:: Source data ::

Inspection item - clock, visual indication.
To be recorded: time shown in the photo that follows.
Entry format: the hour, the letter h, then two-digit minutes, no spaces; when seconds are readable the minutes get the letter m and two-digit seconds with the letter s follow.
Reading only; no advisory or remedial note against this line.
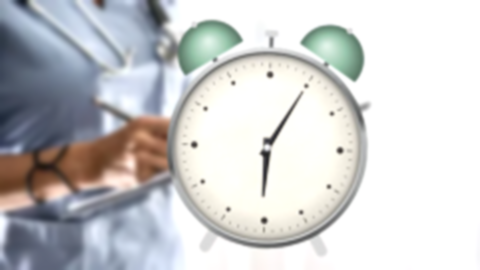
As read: 6h05
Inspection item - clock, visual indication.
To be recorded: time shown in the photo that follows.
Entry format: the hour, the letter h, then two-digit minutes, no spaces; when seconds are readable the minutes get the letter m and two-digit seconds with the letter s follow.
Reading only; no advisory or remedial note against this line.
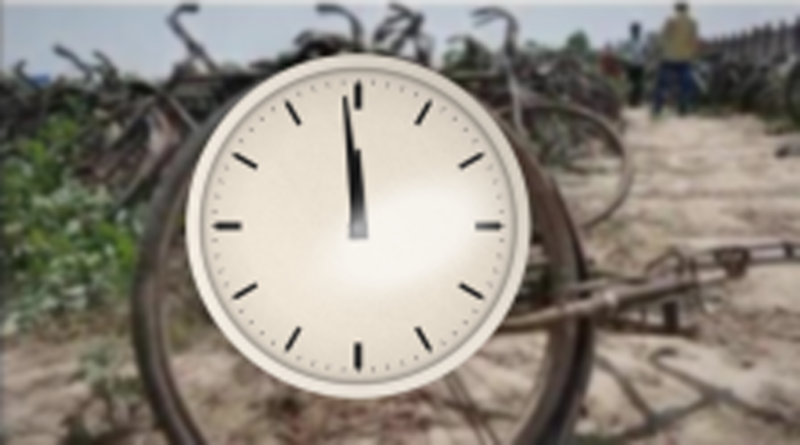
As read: 11h59
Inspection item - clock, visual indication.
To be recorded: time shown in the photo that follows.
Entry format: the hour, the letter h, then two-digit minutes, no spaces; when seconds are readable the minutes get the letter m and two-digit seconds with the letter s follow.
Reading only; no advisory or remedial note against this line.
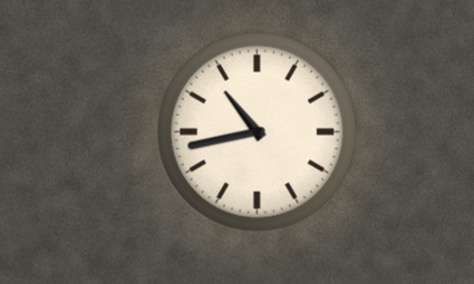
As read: 10h43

:::

**Task**
Update the records by changing every "Inspection item" to "Check item" and keeping everything else the same. Leave the pictures out of your answer.

**Response to the exercise**
Check item - clock, visual indication.
To be recorded: time shown in the photo that follows.
Entry format: the hour, the letter h, then two-digit minutes, no spaces; when seconds are readable the minutes get the letter m and two-digit seconds with the letter s follow.
Reading only; no advisory or remedial note against this line.
As read: 6h05
Check item - clock, visual indication.
To be recorded: time shown in the photo that follows.
Entry format: the hour, the letter h, then two-digit minutes, no spaces; when seconds are readable the minutes get the letter m and two-digit seconds with the letter s follow.
Reading only; no advisory or remedial note against this line.
As read: 11h59
Check item - clock, visual indication.
To be recorded: time shown in the photo that follows.
Entry format: the hour, the letter h, then two-digit minutes, no spaces; when seconds are readable the minutes get the letter m and two-digit seconds with the letter s follow.
Reading only; no advisory or remedial note against this line.
As read: 10h43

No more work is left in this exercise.